Thacker also recommends reframing prized pieces about every three to five years.
"A frame doesn't seal against the air," he said. "After a period of time, dust and pollution still get under the glass and, over time, can damage the piece. For this reason, it makes sense to take the photo out, clean it and restore or reframe the piece. If it's a particularly bright area of your home, you may wish to move it to a darker area periodically so it doesn't fade so quickly."
Thacker recommends, at the very least, an archival backing to protect the photo.
"There are essentially two sets of standards for framing," he said. "One is using wood pulp paper, and this is usually reserved for posters or reproduction prints that generally are not as valuable. For finer pieces of art or older family photos, you need the rag mat or a product that has been buffered to stay neutral so as not to damage the piece."
Mats and backing that have been buffered have had a substance called lignin removed. According to Thacker, the lignin is what causes the burning.
Framing sizes have changed over the years as well. Forty years ago, a common photo size was 6 by 8 inches, rather than the 5-by-7 or 8-by-10 dimensions commonly used today.
Yet according to designer Hankin, mixing photographs from different eras and in different sizes can add interest.

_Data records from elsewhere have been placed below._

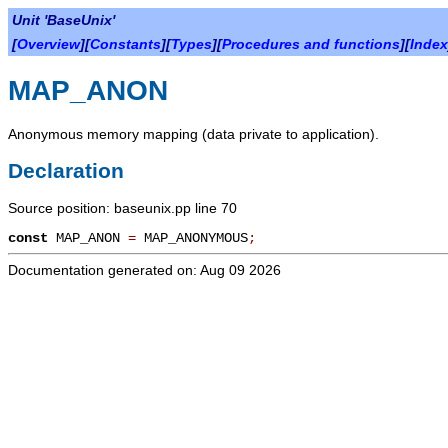
Unit 'BaseUnix'
[
Overview
][
Constants
][
Types
][
Procedures and functions
][
Index
MAP_ANON
Anonymous memory mapping (data private to application).
Declaration
Source position: baseunix.pp line 70
const
MAP_ANON
=
MAP_ANONYMOUS
;
Documentation generated on: Aug 09 2026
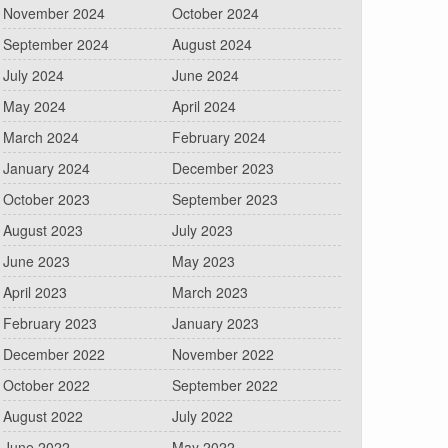
November 2024
October 2024
September 2024
August 2024
July 2024
June 2024
May 2024
April 2024
March 2024
February 2024
January 2024
December 2023
October 2023
September 2023
August 2023
July 2023
June 2023
May 2023
April 2023
March 2023
February 2023
January 2023
December 2022
November 2022
October 2022
September 2022
August 2022
July 2022
June 2022
May 2022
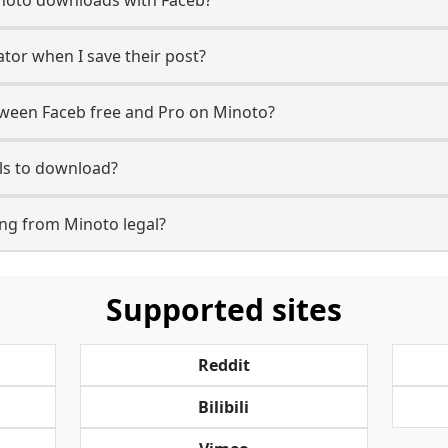
ator when I save their post?
tween Faceb free and Pro on Minoto?
ls to download?
ng from Minoto legal?
Supported sites
Reddit
Bilibili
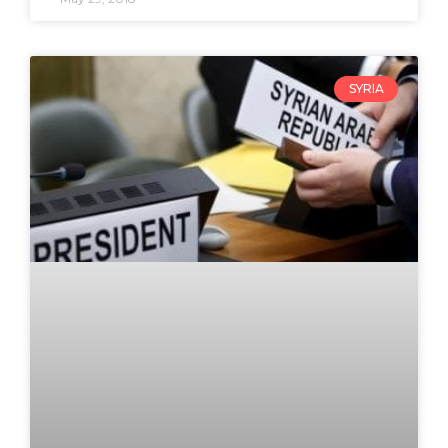
SYRIA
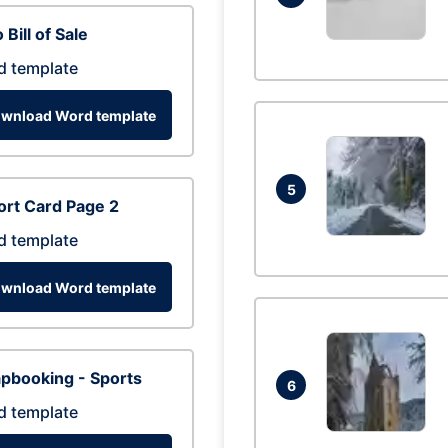
 Bill of Sale
d template
wnload Word template
5
rt Card Page 2
d template
wnload Word template
pbooking - Sports
6
d template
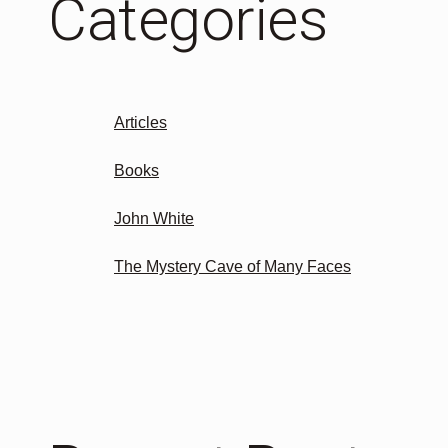
Categories
Articles
Books
John White
The Mystery Cave of Many Faces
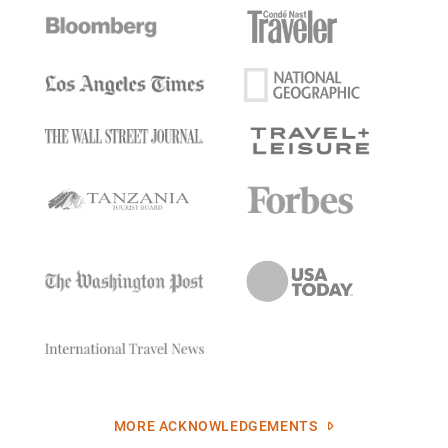
MORE ACKNOWLEDGEMENTS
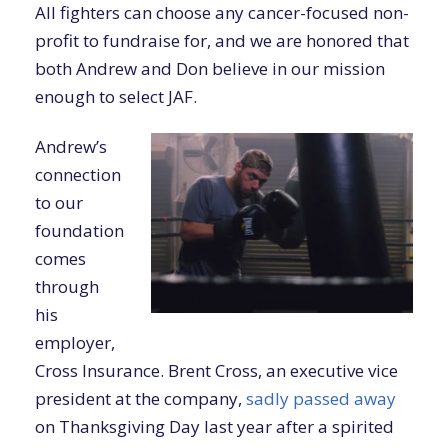
All fighters can choose any cancer-focused non-
profit to fundraise for, and we are honored that
both Andrew and Don believe in our mission
enough to select JAF.
Andrew’s
connection
to our
foundation
comes
through
his
employer,
Cross Insurance. Brent Cross, an executive vice
president at the company,
sadly passed away
on Thanksgiving Day last year after a spirited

"I often take the older photos and place them in nice Victorian-style frames that set them off very nicely," he said.
"Spend a little more to get an excellent quality frame. It will make a great difference in enhancing the appearance of the photo. I have reframed some photos for my clients, and they are amazed at the difference. You don't have to use the exact same frame for all photos in one area, but they should be of high quality."
Depending on the amount of damage to the photo, restoration itself often takes up to a month, with an additional seven to 10 days needed to print the copies. Likewise, prices depend on how much time and work must go into the restoring prices.
What can increase costs are photographs that are broken or faded, and those requiring manipulations of the original; either removing someone from an original photo or, perhaps, joining two separate photographs. Buyers should also be cautious when enlarging a relatively small piece.
"With some of the early photos, the focus isn't as good and, of course, when that's enlarged, the image will become softer," Naill said. "That doesn't bother some people, but it is something to consider when determining the size of a reproduction."
On average, restorations cost around $250, with most of the expense applied to work that must be finished by hand. Copies average $15 to $20 a print.
Yet, Naill says, to most families their true value can't be measured.